By Dan Simon
SAN FRANCISCO (KTVU/CNN) - There are still no clear answers as to how a patient at a San Francisco hospital ended up dead in a stairwell. City and hospital officials are promising a thorough investigation.
Missing person fliers hung throughout the city as a community searched for Lynne Spalding. The search turned out to be useless. The 57-year-old apparently had been dead or dying in a hospital stairwell for more than two weeks after she checked into San Francisco general with a bladder infection.
An autopsy will hopefully shed some light on just how long she lived before a member of the hospital's engineering staff, making a routine quarterly check, discovered her body.
"Certainly there's a possibility that simplest explanation is that she entered this stairwell and fell perhaps smacked her head," said forensic scientist Dr. Larence Kobilinsky.
Dr. Kobilinsky is a renowned forensic scientist and not attached to the case. He says the body will provide clues as to what happened. A fall? A heart attack? Too much medication? All things to be studied. But what about the hospital?
"This institution should have been looked at everywhere from top to bottom every room every possible place a person could be found and I would say the san Francisco hospital does not look good at this point," said Dr. Kobilinsky.

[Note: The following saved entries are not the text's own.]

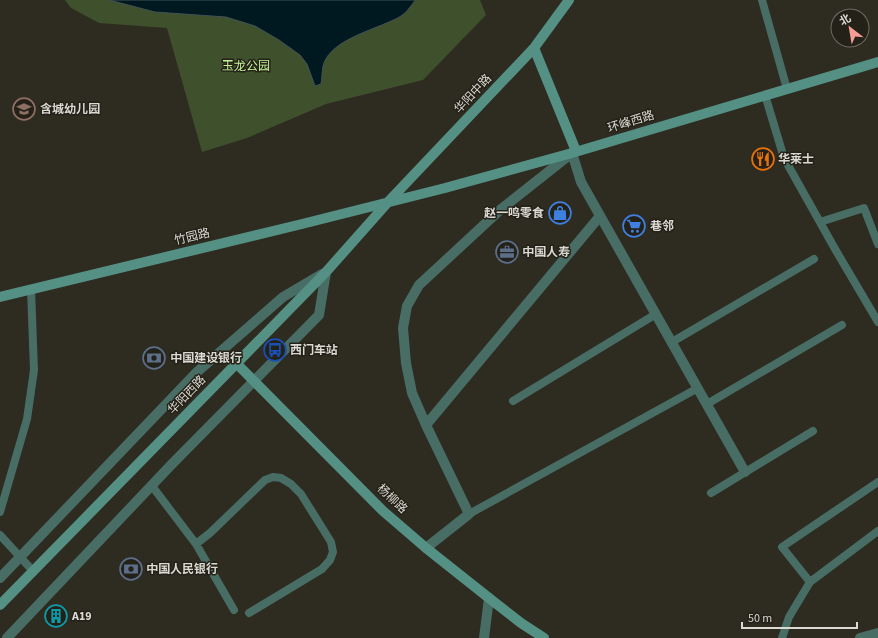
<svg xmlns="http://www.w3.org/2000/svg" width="878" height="638" viewBox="0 0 878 638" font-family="'Source Sans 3','Noto Sans SC',sans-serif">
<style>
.green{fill:#3f502d}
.water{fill:#001820;stroke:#415255}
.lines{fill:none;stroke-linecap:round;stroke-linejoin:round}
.lane{stroke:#486d64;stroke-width:8}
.street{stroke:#486d64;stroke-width:10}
.secondary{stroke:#549184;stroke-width:10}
.labels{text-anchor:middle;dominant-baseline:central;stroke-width:3;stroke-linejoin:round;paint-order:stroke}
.park-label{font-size:12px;fill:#c2f093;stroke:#242218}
.street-label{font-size:12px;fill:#dad9d2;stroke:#242218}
.poi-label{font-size:12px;font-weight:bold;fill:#dad9d2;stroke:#242218;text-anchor:start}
</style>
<rect width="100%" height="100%" fill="#2e2b21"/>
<path class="green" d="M 65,0 L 480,0 L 486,15 L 423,80 L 326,104 L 247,138 L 202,152 L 167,28 L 99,23 L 71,8 Z"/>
<path class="water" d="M 109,0 L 415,0 L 414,2 C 410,7 406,13 401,16 C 380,29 330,38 323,66 C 322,71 322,78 321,84 L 315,86 L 307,64 L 300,55 L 279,40 L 255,26 L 226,17 L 155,12 Z"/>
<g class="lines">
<path class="lane" d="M 762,0 L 787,89
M 765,95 L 784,158 L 835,249 L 878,322
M 820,222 L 864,208 L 878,244
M 672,342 L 814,259
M 513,401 L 656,314
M 707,404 L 842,325
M 152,486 L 196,544 L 234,610
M 711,493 L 813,431
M 0,512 L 27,419 L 34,370 L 31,289
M 469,514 L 698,388
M 0,535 L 33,571
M 196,544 L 210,533 L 265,480 L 273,477 L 281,478 L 291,484 L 301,494 L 331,542 L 333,552 L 330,560 L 322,569 L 249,613
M 810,582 L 782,547 L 878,482
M 782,638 L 789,617 L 810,582 L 878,531"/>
<path class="street" d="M 426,425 L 600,216
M 426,548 L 469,514 L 426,425 L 412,393 L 406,363 L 403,328 L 407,306 L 419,285 L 500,210 L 572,153 L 581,182 L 745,472
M 0,578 L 197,372 L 283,297 L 322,274
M 7,638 L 172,464 L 319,315 L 326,272
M 484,638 L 489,598
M 860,638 L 878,633"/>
<path class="secondary" d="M 534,48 L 576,151
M 0,297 L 302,224 L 445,188 L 572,153 L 878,62
M 236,363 L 383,511 L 426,548 L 489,598 L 521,623 L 544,638
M 0,605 L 326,272 L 389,201 L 534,48 L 569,0"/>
</g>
<defs>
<g id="school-ring" transform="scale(1.15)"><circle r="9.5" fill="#242218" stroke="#8d6e63" stroke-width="1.5"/><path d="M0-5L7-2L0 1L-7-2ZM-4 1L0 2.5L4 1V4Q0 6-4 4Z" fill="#8d6e63"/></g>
<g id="restaurant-ring" transform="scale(1.15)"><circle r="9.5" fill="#242218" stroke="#e8710a" stroke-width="1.5"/><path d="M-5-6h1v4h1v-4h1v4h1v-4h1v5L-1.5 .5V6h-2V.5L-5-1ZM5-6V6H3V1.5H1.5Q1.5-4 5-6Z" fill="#e8710a"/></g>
<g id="shop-ring" transform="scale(1.15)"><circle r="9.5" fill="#242218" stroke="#3f7fe0" stroke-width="1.5"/><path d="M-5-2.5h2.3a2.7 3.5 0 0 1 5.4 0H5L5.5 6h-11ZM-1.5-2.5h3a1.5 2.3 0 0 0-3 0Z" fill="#3f7fe0"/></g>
<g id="supermarket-ring" transform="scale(1.15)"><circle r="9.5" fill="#242218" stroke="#3f7fe0" stroke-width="1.5"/><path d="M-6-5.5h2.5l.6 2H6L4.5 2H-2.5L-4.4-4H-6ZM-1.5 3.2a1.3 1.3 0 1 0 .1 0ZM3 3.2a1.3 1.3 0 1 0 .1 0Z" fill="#3f7fe0"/></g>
<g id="office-ring" transform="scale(1.15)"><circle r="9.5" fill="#242218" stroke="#5c6f8a" stroke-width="1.5"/><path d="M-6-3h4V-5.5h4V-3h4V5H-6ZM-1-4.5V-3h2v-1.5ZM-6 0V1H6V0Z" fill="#5c6f8a"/></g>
<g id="bus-ring" transform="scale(1.15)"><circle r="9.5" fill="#242218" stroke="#1a4fb4" stroke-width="1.5"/><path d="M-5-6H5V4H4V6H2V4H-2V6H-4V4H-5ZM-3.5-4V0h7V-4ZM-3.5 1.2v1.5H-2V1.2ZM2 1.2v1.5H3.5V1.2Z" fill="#1a4fb4"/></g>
<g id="bank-ring" transform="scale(1.15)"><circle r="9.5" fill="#242218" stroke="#5c6f8a" stroke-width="1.5"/><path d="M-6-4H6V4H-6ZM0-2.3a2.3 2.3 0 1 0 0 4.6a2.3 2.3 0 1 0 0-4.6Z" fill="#5c6f8a"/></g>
<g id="building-ring" transform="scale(1.15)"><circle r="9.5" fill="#242218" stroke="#0f9aa8" stroke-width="1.5"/><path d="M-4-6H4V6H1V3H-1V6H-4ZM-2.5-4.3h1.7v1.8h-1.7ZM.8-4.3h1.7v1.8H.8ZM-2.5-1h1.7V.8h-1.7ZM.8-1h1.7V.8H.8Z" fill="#0f9aa8"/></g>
</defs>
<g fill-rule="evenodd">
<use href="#school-ring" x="24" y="109"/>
<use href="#restaurant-ring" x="763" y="159"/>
<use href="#shop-ring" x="560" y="213"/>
<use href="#supermarket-ring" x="634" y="226"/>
<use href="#office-ring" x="507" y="252"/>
<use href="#bus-ring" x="275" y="350"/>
<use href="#bank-ring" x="154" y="358"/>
<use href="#bank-ring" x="131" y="569"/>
<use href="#building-ring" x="56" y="616"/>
</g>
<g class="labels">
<g class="park-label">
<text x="246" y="66">玉龙公园</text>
</g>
<g class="street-label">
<text transform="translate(473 94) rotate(-47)">华阳中路</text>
<text transform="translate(631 122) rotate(-17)">环峰西路</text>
<text transform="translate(192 237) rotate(-13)">竹园路</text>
<text transform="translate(187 395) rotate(-46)">华阳西路</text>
<text transform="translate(392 499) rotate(43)">杨柳路</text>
</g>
<g class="poi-label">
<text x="40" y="109">含城幼儿园</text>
<text x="778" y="159">华莱士</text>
<text x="544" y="213" text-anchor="end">赵一鸣零食</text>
<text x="650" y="226">巷邻</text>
<text x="522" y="252">中国人寿</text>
<text x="290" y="350">西门车站</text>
<text x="170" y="358">中国建设银行</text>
<text x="146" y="569">中国人民银行</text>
<text x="72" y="616">A19</text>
</g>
</g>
<g transform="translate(850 28) rotate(329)"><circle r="19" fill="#242218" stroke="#6d6b62"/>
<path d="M0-3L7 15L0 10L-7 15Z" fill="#f59c94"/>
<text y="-6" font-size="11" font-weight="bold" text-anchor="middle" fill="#dad9d2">北</text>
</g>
<path d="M742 622v6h115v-6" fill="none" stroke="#dad9d2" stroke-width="2"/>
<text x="748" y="622" font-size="12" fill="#dad9d2" stroke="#242218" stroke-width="3" paint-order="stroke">50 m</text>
</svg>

"The city is responsible for everything that happened here," said Mayor Ed Lee.
Lee offered those blunt words, also saying Thursday that he's asked for an independent review of the hospital, owned and operated by the city.
"This should not have happened. And we all agree and we want to prevent it from happening again," said Dr. Todd May, chief medical officer at San Francisco General Hospital.

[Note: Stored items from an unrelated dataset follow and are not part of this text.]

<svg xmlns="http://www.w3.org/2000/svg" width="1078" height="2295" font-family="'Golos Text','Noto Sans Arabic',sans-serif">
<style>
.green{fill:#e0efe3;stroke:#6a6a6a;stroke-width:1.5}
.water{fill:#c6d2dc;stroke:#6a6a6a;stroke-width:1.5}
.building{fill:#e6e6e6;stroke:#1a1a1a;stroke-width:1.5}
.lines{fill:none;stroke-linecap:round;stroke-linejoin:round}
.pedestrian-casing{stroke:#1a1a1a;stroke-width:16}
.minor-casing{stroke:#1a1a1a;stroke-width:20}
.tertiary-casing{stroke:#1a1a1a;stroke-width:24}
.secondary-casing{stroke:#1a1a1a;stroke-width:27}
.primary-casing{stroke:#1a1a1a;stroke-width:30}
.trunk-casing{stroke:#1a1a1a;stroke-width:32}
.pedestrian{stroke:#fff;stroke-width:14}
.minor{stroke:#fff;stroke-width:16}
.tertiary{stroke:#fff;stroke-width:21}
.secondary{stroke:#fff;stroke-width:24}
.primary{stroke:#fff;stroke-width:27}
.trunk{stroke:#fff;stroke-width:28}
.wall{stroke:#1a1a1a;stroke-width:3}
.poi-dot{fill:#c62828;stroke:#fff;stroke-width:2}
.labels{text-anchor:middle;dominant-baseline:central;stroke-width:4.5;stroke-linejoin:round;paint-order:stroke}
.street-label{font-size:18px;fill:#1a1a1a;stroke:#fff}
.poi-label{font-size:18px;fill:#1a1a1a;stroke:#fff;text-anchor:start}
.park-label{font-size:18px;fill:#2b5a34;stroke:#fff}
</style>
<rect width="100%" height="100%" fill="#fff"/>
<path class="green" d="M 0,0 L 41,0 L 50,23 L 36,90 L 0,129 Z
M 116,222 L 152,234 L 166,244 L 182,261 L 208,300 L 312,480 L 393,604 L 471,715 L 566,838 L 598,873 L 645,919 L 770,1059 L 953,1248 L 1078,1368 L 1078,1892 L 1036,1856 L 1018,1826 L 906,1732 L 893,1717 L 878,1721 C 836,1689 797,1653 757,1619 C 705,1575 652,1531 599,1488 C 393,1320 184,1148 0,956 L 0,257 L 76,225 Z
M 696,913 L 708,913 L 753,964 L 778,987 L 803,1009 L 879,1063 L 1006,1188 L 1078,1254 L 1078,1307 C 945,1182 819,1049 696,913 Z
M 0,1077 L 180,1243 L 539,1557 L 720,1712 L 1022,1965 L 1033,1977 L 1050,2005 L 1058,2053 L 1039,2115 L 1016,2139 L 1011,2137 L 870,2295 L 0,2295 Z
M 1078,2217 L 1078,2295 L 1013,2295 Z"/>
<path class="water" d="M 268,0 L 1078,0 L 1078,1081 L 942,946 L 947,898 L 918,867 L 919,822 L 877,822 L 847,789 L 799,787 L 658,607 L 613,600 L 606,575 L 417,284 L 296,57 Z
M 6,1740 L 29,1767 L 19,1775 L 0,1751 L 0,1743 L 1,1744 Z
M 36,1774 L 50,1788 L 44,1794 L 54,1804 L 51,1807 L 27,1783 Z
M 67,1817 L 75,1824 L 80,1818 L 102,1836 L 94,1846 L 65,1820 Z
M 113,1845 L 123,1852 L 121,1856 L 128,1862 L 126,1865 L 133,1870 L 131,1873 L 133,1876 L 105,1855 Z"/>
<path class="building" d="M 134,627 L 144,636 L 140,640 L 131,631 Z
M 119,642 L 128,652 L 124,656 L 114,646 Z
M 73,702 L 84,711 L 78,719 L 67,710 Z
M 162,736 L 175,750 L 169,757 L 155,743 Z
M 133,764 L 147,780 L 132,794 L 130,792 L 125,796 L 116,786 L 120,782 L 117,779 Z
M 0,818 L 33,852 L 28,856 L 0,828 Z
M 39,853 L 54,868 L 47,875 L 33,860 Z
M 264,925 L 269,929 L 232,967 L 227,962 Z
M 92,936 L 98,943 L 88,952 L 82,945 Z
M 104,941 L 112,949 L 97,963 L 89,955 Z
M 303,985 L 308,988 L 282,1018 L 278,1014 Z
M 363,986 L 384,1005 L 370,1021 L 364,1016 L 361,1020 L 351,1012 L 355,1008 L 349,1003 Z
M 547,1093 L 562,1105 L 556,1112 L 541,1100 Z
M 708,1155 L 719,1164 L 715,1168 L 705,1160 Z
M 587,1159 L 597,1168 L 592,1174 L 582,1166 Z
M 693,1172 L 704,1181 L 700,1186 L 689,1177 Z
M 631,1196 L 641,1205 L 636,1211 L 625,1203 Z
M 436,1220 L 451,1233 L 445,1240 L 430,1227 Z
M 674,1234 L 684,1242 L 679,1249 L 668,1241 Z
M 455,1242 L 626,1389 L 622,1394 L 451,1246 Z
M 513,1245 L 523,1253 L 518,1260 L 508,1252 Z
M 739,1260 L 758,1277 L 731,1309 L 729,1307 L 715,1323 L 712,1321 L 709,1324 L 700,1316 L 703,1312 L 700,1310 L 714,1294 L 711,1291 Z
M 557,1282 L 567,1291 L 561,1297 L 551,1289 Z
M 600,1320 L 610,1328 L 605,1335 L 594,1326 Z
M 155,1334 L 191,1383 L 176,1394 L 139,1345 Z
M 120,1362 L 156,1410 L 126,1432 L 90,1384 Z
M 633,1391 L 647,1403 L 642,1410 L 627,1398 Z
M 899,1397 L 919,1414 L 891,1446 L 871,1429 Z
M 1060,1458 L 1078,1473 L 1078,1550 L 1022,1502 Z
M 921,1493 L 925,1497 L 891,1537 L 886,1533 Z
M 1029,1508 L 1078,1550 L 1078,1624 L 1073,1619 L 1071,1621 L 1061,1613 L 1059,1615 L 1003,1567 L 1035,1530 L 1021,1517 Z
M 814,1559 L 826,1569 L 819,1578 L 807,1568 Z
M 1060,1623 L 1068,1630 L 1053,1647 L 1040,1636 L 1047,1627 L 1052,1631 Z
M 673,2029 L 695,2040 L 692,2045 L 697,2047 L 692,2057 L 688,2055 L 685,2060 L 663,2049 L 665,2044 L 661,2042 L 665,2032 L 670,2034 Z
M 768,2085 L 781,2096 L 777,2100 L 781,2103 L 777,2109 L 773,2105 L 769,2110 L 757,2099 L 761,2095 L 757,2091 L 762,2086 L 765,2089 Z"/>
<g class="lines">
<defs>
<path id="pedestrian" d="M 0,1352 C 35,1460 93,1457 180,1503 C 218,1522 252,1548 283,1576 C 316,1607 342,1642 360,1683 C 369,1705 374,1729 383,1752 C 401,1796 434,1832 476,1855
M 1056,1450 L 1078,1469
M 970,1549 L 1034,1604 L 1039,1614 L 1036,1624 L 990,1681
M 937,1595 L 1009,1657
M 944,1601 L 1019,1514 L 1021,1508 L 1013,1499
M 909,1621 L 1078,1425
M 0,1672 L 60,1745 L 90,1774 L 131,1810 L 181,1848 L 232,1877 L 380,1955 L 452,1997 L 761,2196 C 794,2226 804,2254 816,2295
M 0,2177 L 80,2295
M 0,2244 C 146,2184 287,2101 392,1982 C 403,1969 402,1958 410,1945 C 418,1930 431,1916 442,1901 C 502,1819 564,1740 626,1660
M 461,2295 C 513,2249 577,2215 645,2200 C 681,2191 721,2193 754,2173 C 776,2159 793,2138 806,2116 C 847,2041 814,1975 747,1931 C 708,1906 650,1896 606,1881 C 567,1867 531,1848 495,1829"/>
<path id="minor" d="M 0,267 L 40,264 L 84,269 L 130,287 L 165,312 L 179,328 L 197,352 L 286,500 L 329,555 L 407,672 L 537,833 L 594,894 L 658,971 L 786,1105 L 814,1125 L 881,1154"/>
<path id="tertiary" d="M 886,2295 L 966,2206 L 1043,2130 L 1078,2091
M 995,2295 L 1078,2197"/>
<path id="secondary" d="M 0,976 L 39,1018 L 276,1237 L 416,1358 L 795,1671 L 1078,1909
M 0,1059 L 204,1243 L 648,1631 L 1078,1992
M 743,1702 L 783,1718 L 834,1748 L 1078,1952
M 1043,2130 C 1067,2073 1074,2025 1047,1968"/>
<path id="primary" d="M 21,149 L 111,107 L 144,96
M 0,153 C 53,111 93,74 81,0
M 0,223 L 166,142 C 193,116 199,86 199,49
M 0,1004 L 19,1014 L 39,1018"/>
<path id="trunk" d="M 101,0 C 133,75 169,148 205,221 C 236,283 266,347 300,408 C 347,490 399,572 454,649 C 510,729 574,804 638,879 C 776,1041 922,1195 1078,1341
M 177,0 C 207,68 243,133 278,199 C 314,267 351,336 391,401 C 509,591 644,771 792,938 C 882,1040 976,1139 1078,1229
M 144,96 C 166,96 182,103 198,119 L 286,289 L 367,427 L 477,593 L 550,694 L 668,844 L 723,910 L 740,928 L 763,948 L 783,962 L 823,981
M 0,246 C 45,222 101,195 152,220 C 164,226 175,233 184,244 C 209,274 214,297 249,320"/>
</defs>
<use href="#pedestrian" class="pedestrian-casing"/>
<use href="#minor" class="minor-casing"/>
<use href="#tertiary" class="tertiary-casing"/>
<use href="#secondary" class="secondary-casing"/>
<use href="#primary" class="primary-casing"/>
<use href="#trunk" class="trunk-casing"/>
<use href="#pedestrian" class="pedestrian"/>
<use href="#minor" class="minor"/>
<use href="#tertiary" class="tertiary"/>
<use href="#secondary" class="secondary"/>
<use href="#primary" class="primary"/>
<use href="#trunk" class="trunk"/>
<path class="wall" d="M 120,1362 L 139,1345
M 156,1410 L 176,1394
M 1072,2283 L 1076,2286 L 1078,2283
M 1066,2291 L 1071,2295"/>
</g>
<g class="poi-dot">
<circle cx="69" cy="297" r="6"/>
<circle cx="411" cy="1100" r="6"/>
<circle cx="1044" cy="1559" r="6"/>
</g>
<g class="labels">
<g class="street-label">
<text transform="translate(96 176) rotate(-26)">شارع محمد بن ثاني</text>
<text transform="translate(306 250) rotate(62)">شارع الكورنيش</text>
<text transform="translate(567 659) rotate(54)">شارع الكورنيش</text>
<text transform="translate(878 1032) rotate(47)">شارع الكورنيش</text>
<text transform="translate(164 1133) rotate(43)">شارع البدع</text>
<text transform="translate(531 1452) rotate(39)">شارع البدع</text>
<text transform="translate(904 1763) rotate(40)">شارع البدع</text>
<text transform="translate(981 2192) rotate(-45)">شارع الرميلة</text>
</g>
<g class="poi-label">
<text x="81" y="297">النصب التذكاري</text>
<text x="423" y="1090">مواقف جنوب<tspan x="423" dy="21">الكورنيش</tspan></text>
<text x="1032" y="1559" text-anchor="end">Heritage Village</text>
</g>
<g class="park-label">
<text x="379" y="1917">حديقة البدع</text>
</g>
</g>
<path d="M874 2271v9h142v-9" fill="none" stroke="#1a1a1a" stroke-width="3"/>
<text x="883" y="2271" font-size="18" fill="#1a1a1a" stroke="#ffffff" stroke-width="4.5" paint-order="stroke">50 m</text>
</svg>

San Francisco General until now, has had a good reputation. For example, it successfully treated many of the injured patients from the recent Asiana Airlines crash at San Francisco International Airport.
"We are here to provide patient care and security to more than 100,000 patients each year, and their families. Nothing like this has happened before. This is without precedent," said Dr. May.
For now, we're still left to wonder. Why did Spalding leave her room? Why did she go to that fire escape stairwell? And why did it take so long for someone at the hospital to find her?